Colombia is not the United States and so we were not surprised when, a few hours before this “drill” was set to end, the mayor informed us we were going to remain in lockdown—real lockdown—for three weeks. COVID hadn’t actually entered Colombia yet, but the government wanted to make sure it didn’t. [Spoiler: Neither the lockdown, nor the closing of the borders that happened at the same time, managed to keep COVID out.]
As an American, I bristled. As a mother, I seethed. How could they forbid my children from taking even a walk around the block for three weeks?

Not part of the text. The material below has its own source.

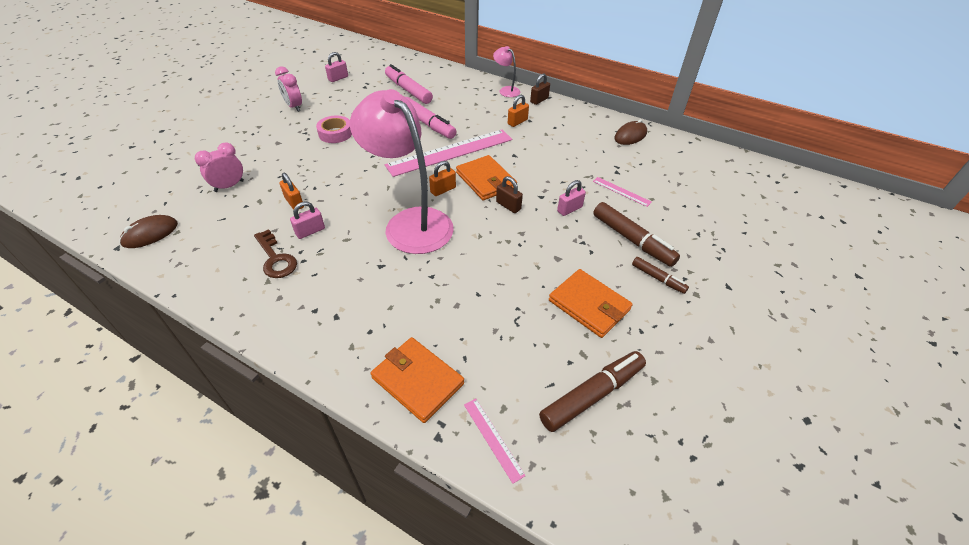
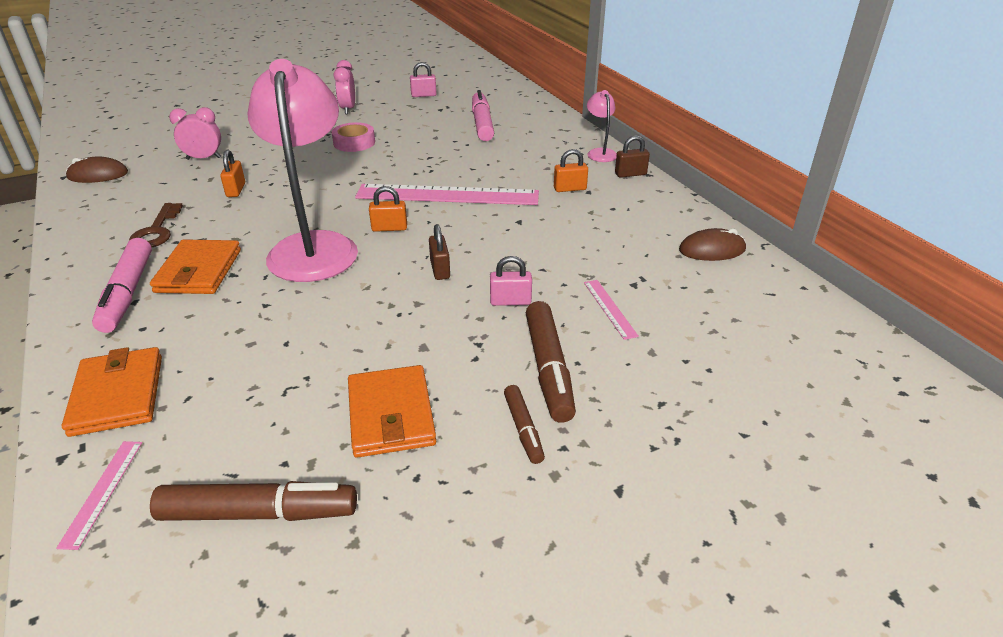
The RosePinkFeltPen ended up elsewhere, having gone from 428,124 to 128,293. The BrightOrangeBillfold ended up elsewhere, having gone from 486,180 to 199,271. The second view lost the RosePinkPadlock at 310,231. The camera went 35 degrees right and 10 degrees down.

If I couldn’t get them outside, at least I could nourish them. We stopped eating refined sugar and I coped by making raw date and almond tarts, from-scratch bagels and homemade vegan sushi. My children coped by doing Zoom soccer drills and Zoom piano lessons and Zoom ballet classes. As the days dragged on, I became increasingly stir-crazy on their behalf. These were kids who were accustomed to taking nature walks every day, to examining ant trails and collecting moss and building stick teepees, and who were now stuck behind glass like zoo animals.
So we waited. When the lockdown didn’t end, we decided to get on one of the Fort Lauderdale-bound emergency evacuation flights the U.S. Embassy had organized for American citizens. And the first thing we did after dropping off our suitcases at the hotel was take a walk outside.
We found a deserted nature trail nearby and set off to enjoy the rustling of the trees, the birdsong, and the gamboling of the little trailside creek as it ran its way through the wood. And we breathed in the fresh air and reveled in the wonder of existing in creation. It felt very much like a right that should be inalienable—and that I still believe is inalienable.
People are meant to be outdoors. Sometimes we feel like we don’t have time for it, and sometimes the weather isn’t enticing—and we’re not all made for roughing it. But we belong in nature. Whenever I forget that, I remember the days that my kids weren’t allowed outside, and I bundle myself up and head out to enjoy it.